ANKARA (AFP)— Turkish Prime Minister Recep Tayyip Erdogan on Thursday called on neighbouring Iran to act honestly after Tehran’s about-face on Istanbul as the venue for nuclear negotiations.

“It is necessary to act honestly. They continue to lose prestige in the world because of a lack of honesty,” Erdogan told a televised press conference in the latest salvo in the war of words between the two countries.

He was speaking a day after Iranian officials announced that it no longer wanted Turkey to host the next round of nuclear negotiations between Tehran and world powers, apparently because of Ankara’s stance on the Syria crisis.

Instead, Tehran says Baghdad or Beijing could hold the meeting due April 13 and 14.

“Taking into account the extremist and illogical position of Turkey on Syria… Turkey has de facto lost any competence to host the meeting,” Aladin Borujerdi, the head of the Iranian parliament’s foreign affairs commission, said Wednesday.

Turkey has for the past two years acted as an intermediary between Iran and world powers on the nuclear issue.
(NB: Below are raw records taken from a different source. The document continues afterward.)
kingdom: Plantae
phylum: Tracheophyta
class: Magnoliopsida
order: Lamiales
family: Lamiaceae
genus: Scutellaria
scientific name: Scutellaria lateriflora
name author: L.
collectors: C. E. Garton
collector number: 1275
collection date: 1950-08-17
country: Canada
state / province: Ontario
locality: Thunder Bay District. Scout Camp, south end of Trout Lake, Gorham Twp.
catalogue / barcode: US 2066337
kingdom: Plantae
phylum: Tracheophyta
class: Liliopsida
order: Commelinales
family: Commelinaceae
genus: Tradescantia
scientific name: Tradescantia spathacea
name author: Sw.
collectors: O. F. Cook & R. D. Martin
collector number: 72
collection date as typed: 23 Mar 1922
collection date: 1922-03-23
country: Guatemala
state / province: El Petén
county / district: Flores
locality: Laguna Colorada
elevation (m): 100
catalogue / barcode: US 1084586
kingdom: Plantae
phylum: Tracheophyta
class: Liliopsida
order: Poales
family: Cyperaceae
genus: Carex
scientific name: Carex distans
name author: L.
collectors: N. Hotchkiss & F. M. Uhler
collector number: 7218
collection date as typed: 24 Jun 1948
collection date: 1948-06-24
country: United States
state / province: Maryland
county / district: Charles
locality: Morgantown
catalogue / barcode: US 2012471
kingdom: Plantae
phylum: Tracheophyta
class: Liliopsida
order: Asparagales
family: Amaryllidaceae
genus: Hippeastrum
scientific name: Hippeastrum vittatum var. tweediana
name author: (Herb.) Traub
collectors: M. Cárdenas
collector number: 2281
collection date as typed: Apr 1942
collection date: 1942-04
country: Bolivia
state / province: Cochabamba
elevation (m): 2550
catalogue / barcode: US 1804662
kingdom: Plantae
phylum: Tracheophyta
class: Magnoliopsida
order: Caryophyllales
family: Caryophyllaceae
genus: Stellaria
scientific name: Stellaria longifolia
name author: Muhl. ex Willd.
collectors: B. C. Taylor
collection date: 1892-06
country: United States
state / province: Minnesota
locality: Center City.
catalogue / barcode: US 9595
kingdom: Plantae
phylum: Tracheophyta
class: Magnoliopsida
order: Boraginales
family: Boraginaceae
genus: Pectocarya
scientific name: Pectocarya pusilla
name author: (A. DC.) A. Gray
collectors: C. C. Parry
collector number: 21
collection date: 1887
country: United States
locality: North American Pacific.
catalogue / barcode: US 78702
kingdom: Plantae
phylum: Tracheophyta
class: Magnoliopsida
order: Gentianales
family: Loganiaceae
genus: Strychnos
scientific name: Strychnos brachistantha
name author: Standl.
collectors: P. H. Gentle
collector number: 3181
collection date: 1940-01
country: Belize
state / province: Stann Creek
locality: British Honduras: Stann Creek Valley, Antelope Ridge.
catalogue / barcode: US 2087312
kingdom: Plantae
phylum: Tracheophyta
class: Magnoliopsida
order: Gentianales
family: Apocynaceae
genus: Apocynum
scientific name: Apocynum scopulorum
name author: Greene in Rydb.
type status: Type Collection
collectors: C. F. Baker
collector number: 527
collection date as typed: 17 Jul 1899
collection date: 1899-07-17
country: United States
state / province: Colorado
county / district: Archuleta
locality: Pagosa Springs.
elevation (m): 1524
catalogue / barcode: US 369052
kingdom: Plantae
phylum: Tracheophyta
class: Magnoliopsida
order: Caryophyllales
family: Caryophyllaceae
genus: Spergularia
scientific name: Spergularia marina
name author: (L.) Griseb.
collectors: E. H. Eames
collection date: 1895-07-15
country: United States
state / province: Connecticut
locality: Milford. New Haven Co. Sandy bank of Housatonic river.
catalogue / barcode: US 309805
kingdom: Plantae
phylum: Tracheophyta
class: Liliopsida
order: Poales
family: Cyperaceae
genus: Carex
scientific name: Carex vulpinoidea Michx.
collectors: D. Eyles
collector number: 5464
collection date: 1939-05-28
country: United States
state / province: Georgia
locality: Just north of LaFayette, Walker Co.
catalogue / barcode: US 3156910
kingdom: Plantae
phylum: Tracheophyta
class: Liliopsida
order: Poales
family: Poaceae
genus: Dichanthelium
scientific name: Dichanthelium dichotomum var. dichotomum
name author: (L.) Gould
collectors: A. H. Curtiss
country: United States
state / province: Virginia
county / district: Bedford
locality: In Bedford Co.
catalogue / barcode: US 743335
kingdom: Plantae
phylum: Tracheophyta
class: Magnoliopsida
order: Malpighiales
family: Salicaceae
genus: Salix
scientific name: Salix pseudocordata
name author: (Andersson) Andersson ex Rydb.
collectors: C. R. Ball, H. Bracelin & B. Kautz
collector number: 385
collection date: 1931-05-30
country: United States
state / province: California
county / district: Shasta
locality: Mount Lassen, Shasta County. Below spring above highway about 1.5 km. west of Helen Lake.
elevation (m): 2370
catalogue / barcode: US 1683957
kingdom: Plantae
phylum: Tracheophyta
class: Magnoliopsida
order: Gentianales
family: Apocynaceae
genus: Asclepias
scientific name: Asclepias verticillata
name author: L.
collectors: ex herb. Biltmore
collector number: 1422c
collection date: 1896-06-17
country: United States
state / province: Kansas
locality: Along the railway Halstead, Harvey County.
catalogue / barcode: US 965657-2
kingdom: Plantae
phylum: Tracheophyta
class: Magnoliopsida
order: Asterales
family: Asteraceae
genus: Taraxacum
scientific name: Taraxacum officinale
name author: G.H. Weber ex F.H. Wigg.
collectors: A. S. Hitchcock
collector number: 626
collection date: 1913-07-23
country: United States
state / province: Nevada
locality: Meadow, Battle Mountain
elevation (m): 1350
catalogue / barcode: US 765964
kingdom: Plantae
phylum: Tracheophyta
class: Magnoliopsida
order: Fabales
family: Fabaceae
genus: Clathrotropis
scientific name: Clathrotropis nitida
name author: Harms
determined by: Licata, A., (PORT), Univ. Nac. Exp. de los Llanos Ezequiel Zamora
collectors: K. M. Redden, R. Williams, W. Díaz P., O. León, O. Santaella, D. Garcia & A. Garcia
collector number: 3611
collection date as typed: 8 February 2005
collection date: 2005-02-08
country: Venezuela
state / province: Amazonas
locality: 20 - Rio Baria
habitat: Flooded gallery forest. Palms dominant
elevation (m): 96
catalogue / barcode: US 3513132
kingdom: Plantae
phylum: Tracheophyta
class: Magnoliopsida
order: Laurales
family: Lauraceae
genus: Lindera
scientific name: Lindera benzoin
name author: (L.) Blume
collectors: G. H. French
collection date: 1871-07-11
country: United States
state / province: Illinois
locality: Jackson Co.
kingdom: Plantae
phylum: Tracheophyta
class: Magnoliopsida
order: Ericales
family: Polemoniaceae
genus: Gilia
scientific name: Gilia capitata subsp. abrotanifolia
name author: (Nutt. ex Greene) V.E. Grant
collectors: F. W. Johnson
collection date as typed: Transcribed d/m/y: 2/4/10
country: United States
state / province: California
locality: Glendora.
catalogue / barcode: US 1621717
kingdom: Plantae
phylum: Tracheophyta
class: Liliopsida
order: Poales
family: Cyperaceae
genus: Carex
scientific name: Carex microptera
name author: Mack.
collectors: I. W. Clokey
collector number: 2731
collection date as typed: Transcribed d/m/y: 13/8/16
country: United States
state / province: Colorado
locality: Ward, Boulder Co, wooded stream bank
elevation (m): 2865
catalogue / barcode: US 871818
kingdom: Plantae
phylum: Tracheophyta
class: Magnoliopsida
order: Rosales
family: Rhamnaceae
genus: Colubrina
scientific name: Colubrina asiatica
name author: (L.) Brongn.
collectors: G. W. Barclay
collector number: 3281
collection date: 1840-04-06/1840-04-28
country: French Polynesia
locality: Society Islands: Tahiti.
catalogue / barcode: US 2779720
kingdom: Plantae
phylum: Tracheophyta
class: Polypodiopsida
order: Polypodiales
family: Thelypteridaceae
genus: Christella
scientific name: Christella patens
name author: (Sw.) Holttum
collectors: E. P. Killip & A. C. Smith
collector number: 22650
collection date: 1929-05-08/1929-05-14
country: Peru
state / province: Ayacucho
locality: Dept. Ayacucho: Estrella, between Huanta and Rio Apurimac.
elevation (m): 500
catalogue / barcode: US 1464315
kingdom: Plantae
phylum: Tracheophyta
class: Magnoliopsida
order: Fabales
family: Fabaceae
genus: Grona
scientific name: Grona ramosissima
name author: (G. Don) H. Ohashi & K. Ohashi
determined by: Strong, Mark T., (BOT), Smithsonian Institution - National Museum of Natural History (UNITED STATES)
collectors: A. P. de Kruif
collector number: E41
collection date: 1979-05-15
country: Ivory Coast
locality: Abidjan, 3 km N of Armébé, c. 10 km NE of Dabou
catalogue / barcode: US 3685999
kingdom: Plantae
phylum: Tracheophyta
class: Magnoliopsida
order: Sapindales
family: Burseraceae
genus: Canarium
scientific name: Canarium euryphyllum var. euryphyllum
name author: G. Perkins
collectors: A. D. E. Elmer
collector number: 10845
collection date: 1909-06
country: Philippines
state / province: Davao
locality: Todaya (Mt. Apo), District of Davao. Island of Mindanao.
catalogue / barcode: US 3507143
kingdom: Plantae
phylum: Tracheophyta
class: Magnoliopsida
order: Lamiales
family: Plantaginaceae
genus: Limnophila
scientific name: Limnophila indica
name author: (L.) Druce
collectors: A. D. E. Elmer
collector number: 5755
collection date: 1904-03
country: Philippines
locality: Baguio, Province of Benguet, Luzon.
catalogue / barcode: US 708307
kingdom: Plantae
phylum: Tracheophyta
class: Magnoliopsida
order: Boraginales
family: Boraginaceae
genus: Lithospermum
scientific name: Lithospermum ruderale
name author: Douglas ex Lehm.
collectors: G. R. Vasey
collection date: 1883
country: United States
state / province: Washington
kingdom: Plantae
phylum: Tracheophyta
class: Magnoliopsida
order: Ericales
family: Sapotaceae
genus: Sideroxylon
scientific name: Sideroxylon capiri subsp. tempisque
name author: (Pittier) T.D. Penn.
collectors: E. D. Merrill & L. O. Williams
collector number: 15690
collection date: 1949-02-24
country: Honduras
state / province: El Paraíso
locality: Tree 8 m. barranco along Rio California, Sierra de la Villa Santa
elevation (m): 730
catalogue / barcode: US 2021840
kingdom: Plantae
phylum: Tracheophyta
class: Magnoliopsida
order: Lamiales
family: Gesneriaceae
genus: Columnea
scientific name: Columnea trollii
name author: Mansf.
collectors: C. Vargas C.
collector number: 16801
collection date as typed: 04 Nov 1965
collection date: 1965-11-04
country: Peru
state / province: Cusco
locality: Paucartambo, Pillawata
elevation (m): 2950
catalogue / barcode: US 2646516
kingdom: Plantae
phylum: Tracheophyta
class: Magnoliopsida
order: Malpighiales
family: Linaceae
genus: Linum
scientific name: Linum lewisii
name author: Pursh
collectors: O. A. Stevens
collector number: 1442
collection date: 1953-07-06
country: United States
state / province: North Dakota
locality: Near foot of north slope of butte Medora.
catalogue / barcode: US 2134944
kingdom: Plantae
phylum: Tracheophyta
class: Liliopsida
But its increasingly strident stance against President Bashar al-Assad’s regime over more than a year of deadly violence in Syria has been poisoning relations.

Erdogan said Iran would gain prestige if the talks were held in Turkey because “we will display a fair approach”.

Iran said it no longer wanted Turkey to host the nuclear talks after it staged a second “Friends of Syria” conference last Sunday which was sympathetic to the Syrian opposition.

Iranian parliament speaker Ali Larijani criticised the meeting, prompting Turkey’s foreign ministry to summoned the Iranian ambassador Wednesday to express Ankara’s dismay at comments that “obviously contradicted the deep-rooted relations” between the two countries.

Ties have soured since Ankara agreed to implement a NATO-led early warning defence system last year, which Iran deems is hostile to the Islamic republic.

Ankara has also joined a US-imposed sanctions push to cut purchases of Iranian oil.